Tuesday, January 22, 2008

Golden Tragedies

The most amazing fact in the dust of a tragedy is how much gold can be found.

Truly, I was raised by an optimist. My mother chose to picnic by the side of the turnpike on a bitterly cold, miserably windy day, and exclaim about the joy of being together under a blue sky. But such blind faith does not paint the heavens blue.

The truth is that people really are basically good, full of love. No matter how trite the saying, we are each trying the best we can.

Some try harder than others, some are luckier. Certainly the pain of tragedy can bring anyone to their knees, turn a monster out of a mole. Hurt can make one want to hurt back. But looking more deeply, it is easy to find light in many dark places.

When the fire trucks were leaving the smoking remains ( Artisan Builders: 2nd Story Addition), I was warned to stay close because looters would definitely follow.

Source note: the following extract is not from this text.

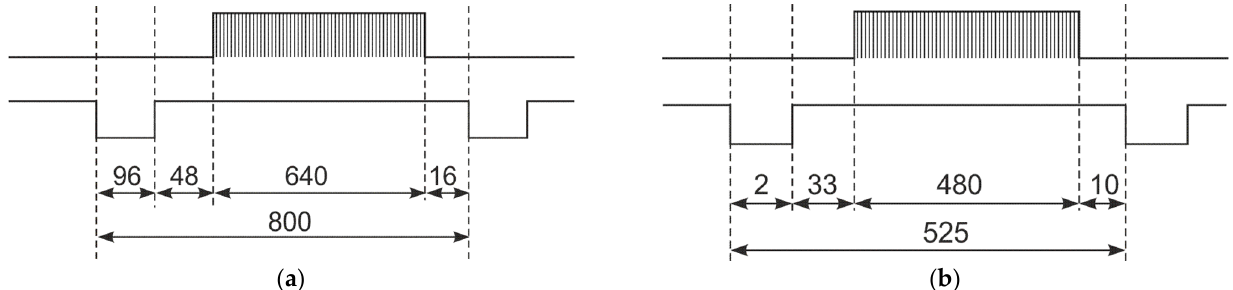
Figure 1. Timing relationships between video signals and ( a ) horizontal and ( b ) vertical sync signals for VGA monitor (video graphics array) operating in 640 × 480/60 Hz mode.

In disbelief, I listened, but couldn’t understand. Two older men, nearly strangers to me, refused to let me stand by the ruins alone, but kicked the stones with me for several hours, tossing tales back and forth, or staring quietly out to sea until my sister arrived. And sure enough, when those huge four wheelers roared up the mountain trail, saw us, and backed right out again, I was grateful for my two new friends.

When cancer first struck our family, overwhelming us with an immediate medical education and physical hardship, neighbors rallied. A schedule was organized and every night for weeks, dinner arrived in abundance, delivered with a hug and a quick withdrawal to leave us to our own private healing.

Likewise, this week when one person’s pain spoke for many and reopened raw wounds on the shoulders of me and my family, so much more has been the support of friends and strangers who have witnessed the exchange and been comforting. Although in many ways I deserve the rebuke for my many business decisions that have gone badly, I am grateful that so many have come forward to express their understanding, sympathy and forgiveness of my mistakes.

This goodness of people is truly humbling. At the center of so much pain, embarrassment and shame, I stand before you, amazed to feel so blessed, grateful to still be offered the companionship of so many good people.